Карамзин посчитал возможным вносить в литературную речь разговорную лексику. Но делать это должны «люди со вкусом». Отбирать надо то, что несёт в себе сладострастность, нежность, музыкальность. Так в русской поэзии появились не только ланиты, чело, десница, кущи, мирт и лилеи, но и народные роща, ручеёк, домик, пичужка…
А в чём феномен пушкинского гения? Дело в том, что прежние стихотворцы творили в рамках сложившейся традиции. Даже для Жуковского обряды и уклад народа являлись лишь экзотикой («Раз в крещенский вечерок девушки гадали»). Поэты пушкинского круга не были способны взорвать язык, образы, представления, существовавшие до них. Только Пушкин проявил себя как литературный террорист, король эпатажа, налево и направо раздававший пощечины общественному вкусу.
Конечно, это пришло не сразу. Но уже поэма «Руслан и Людмила» вызвала гнев и возмущение многих современников. Автора называли мужиком с бородою, в армяке и лаптях, который втёрся в Московское благородное собрание. И это о самой невинной из поэм! Что же говорить о «Графе Нулине»:
Индейки с криком выступали
Вослед за мокрым петухом;
Три утки полоскались в луже;
Шла баба через грязный двор
Белье повесить на забор…
Критики на грязный двор заглядывать не желали. Они защищали свои представления о прекрасном, поэтому «Графа Нулина» назвали «похабным». Поэзия считалась даром богов, призвана была говорить о возвышенном, облагораживая душу изящным слогом…

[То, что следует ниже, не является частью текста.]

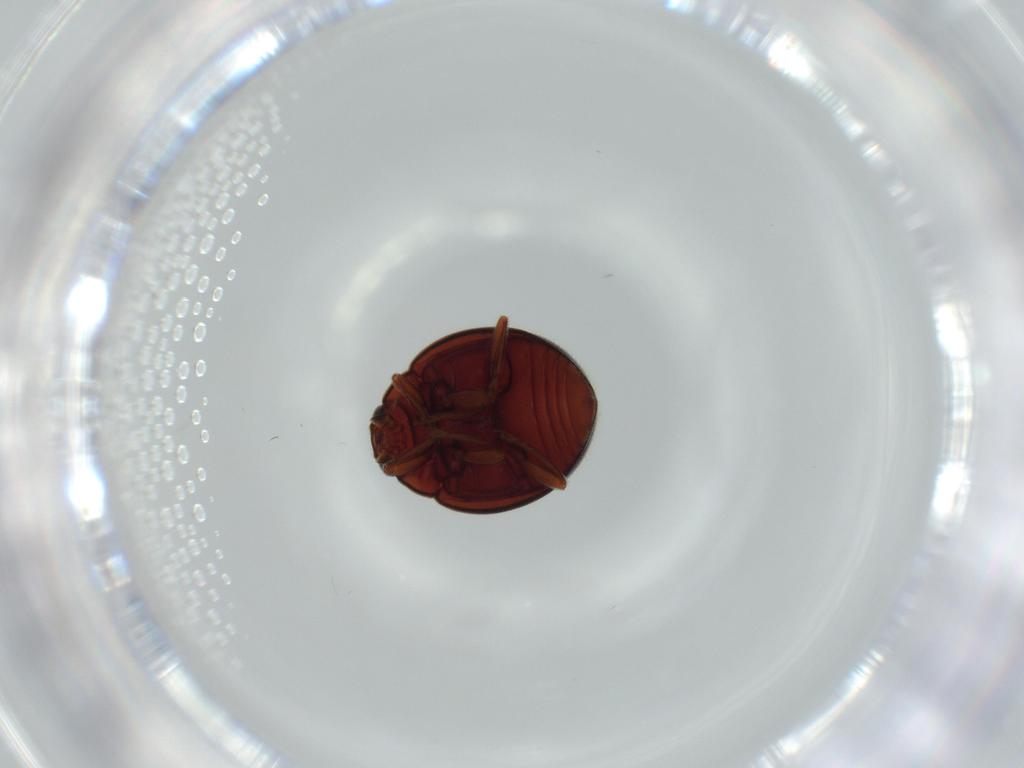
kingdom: Animalia
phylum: Arthropoda
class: Insecta
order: Coleoptera
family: Coccinellidae
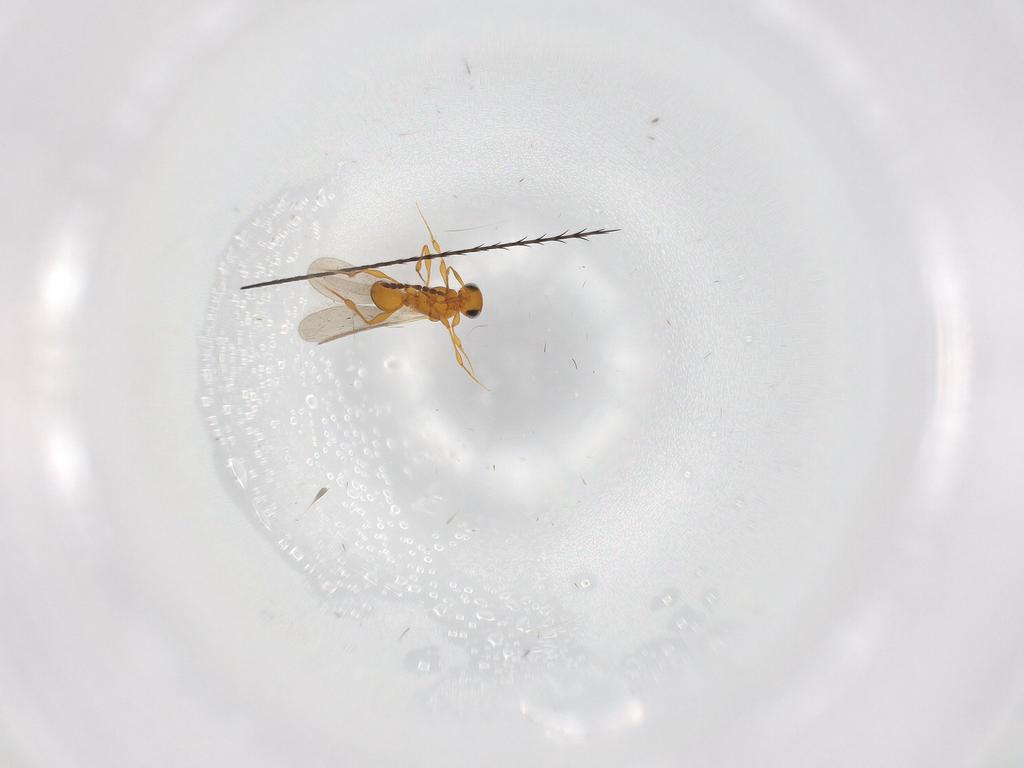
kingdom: Animalia
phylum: Arthropoda
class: Insecta
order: Hymenoptera
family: Platygastridae
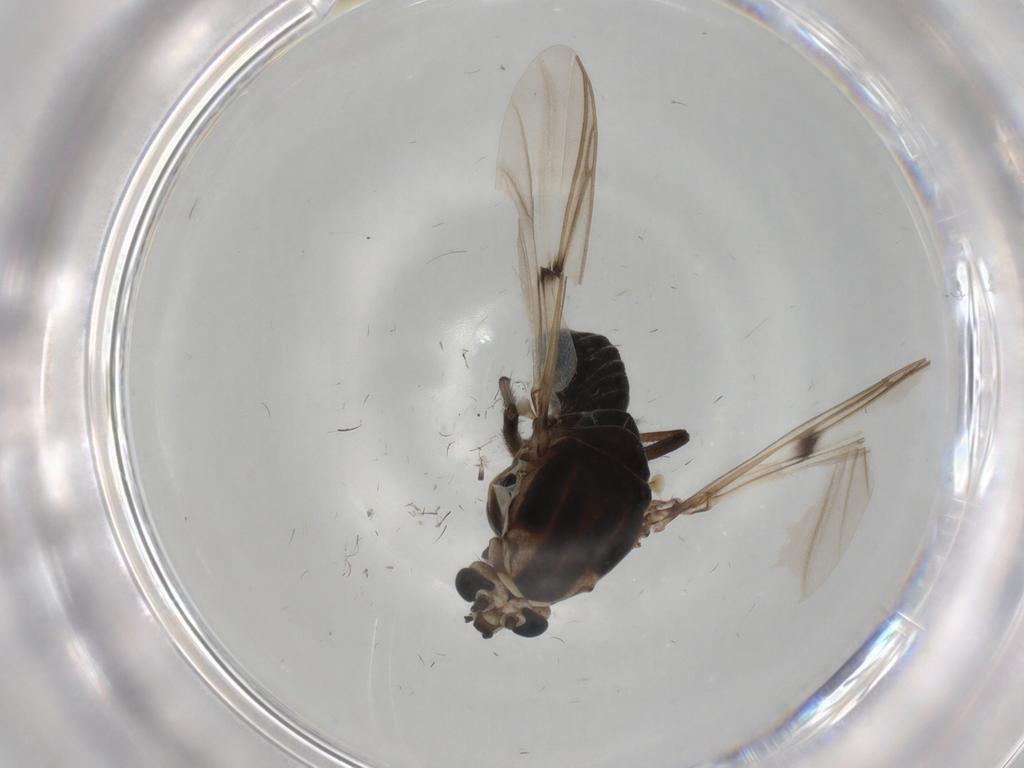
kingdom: Animalia
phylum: Arthropoda
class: Insecta
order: Diptera
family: Chironomidae
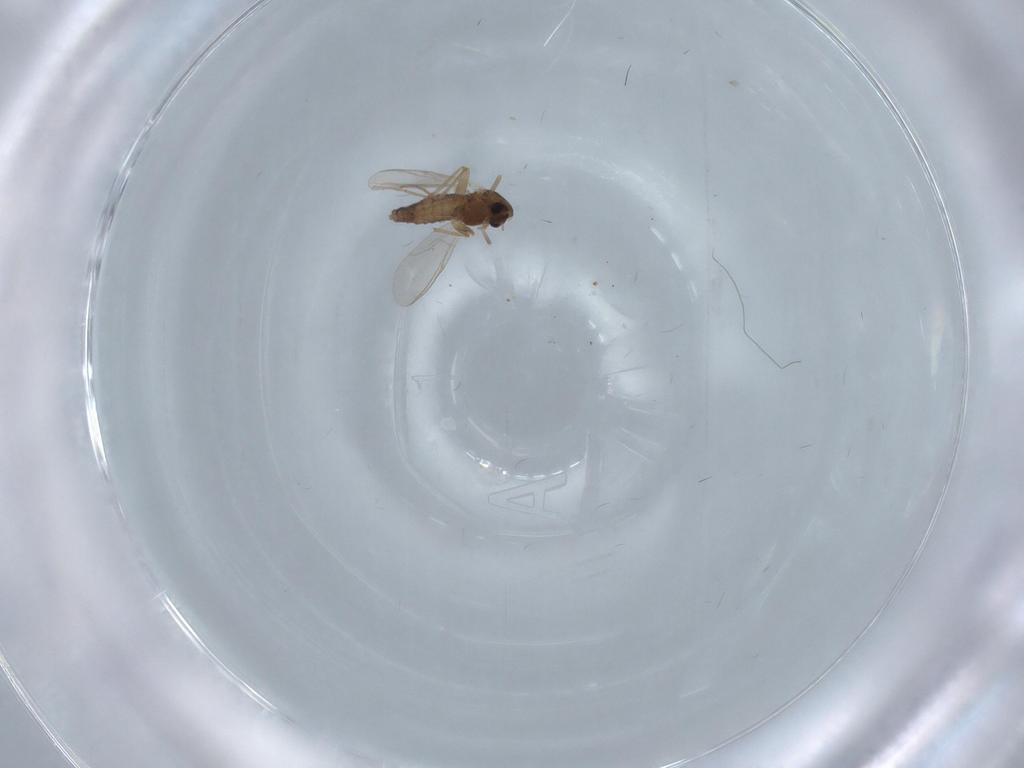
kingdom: Animalia
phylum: Arthropoda
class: Insecta
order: Diptera
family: Chironomidae
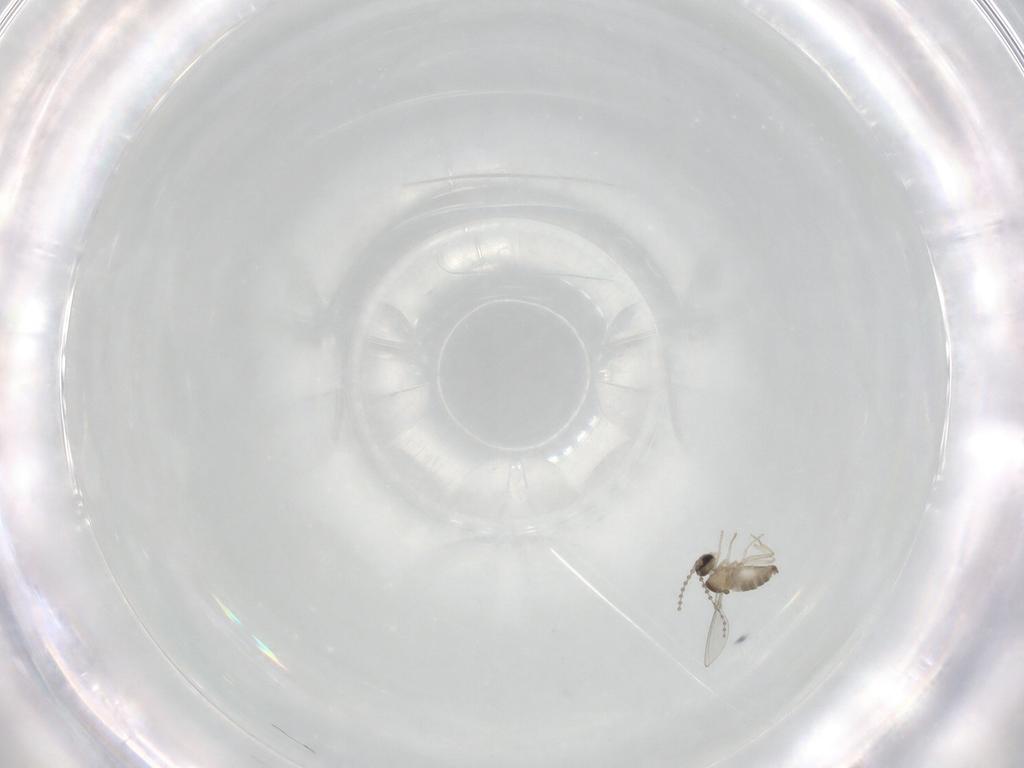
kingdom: Animalia
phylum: Arthropoda
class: Insecta
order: Diptera
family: Cecidomyiidae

Пушкин же впервые провозгласил: для поэзии, литературы нет высокого и низкого, грязного и чистого, допустимого и недопустимого. Поэт, как губка, впитывал речь простолюдинов, язык улиц, базаров и кабаков. Он утверждал: «Разговорный язык простого народа... достоин также глубочайших исследований. Альфиери изучал итальянский язык на флорентинском базаре; не худо нам иногда прислушиваться к московским просвирням». Великий Арап заявил: «Я желал бы оставить русскому языку некоторую библейскую похабность». И оставался верен этому принципу.
Александр Сергеевич отстаивал право русской поэзии на «мужицкую речь». По сочности, образности, народности языка из современных ему поэтов с Пушкиным могут сравниться лишь Крылов, Грибоедов и «Конёк-Горбунок» Ершова (его даже некоторые горячие головы приписывают самому Великому Арапу). Но один ограничился гениальными баснями, другой отдал себя политике, а третий и вовсе больше не написал ничего достойного.
Пушкин сделал русский язык народным, стёр классовые и сословные различия, убрал рамки «приличного» и «неприличного», «дозволенного» и «недозволенного», «цензурного» и «нецензурного». Именно поэтому революционная пушкинская «безбашенность» оказалась близка Советской власти. Никогда ещё поэт не был так широко известен, как в СССР. В 1937 году в Советском Союзе вышло первое полное собрание сочинений Пушкина.
В самом начале я писал о Маяковском как о ниспровергателе Пушкина. Однако уже в 1920-е годы Владимир Владимирович постоянно подчёркивал свою любовь к «солнцу русской поэзии». Маяковский по сути – поэт пушкинского направления – и тональности, и пушкинского революционного духа. Пролетарский трибун многие стихи Александра Сергеевича знал наизусть. В1920-е, когда ему задавали вопросы из зала: «Почему вы не любите, не признаёте Пушкина?», он предлагал автору подняться и посоревноваться в том, кто больше знает стихов Пушкина наизусть: «Уверен, что отношусь к Пушкину лучше, чем автор этой нелепой записки». Он не раз признавался, что спит с томиком Пушкина под подушкой, часто читал пушкинскую лирику со сцены.
Поэтому что бы сейчас ни делали «ниспровергатели» Александра Сергеевича, их потуги бесполезны. Мы все корнями уходим в Пушкина. И выкорчевать это невозможно.